Julián miró las velas con tentación, a punto de soplarlas. Pero Elina ya los tenía a todos trabajando. La tensión desapareció. Nadie se fijó cuando, en la esquina suroeste, una de las velas se extinguió sola.

La losa había estado sellada durante milenios. Tardaron más de una hora en moverla unos centímetros.

—¡Uno, dos, TRES! —contó Elina.

Con un ruido atronador, la tapa se desplazó. Elina iluminó el interior y comenzó a cantar desafinadamente:

—En dos mil años más, nos volveremos a ver…
En vitrinas de museo, como amantes del ayer…
Tú en una, yo en otra, sin que nadie nos toque…
Ni siquiera un profanador podrá separarnos…

—¡Por favor, cállate! —gruñó Julián.

Se inclinó sobre el borde y vio algo. Una inscripción.
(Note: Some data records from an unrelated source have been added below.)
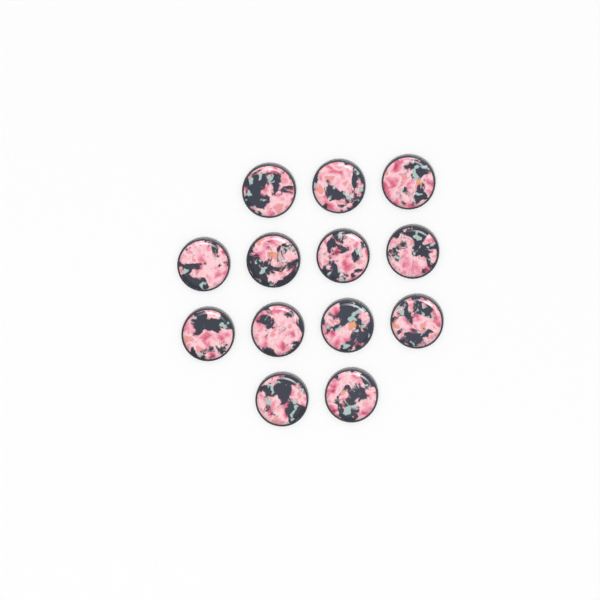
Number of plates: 13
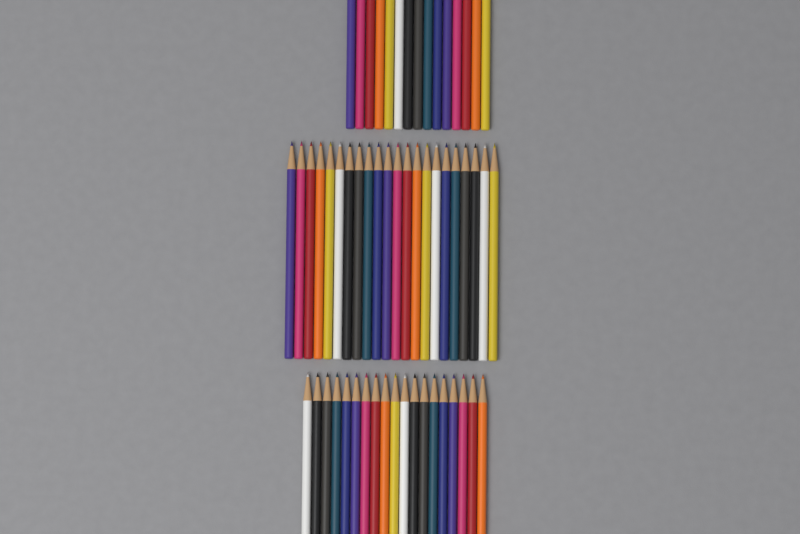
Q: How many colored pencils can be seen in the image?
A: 56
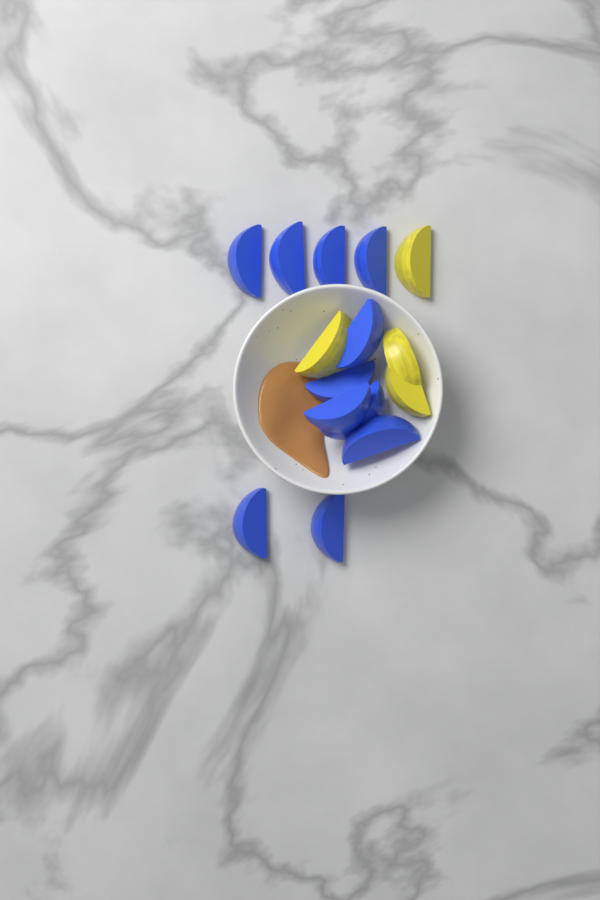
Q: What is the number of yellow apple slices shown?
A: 4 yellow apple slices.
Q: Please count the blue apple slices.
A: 11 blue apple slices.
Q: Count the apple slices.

La limpió con su pincel de pelo fino.

—¿Qué dice? —preguntó Elina, sin mirar.

—“El cielo es infinito, la tierra es vasta…
Los muertos habitan el Mictlán, los vivos en la superficie…
Los vivos no deben cruzar, los muertos no deben despertar…
¡Detente aquí, extranjero!”

Un olor dulzón y metálico comenzó a salir del sarcófago.

Elina resopló—. Típico conjuro funerario. ¿Qué más?

—¡La vela… se apagó! —gritó Julián—. ¡¡EL VIENTO, HUYAMOS!!

—¿Ahora somos saqueadores? —rió Elina.

¡BOOM!

Un temblor sacudió la tumba. El suelo se inclinó bruscamente. El sarcófago se deslizó, golpeando la pared. Los ladrillos se desmoronaron. Una grieta se abrió en el suelo.

—¡Es un derrumbe! ¡Fuera todos! —gritó Elina, usando su mochila como escudo.

—¡La entrada está bloqueada! —gritó alguien.

—¡Al túnel lateral, rápido!

—¡Está incompleto! ¡Y hay… un cuerpo… atascado!

Elina se lanzó sin dudar. Apartó restos óseos con manos ensangrentadas. Primero cayó un fémur, luego un torso. Finalmente, una cabeza momificada rodó hasta su pecho.

—¡Quítate de en medio! —gritó, arrojando la calavera.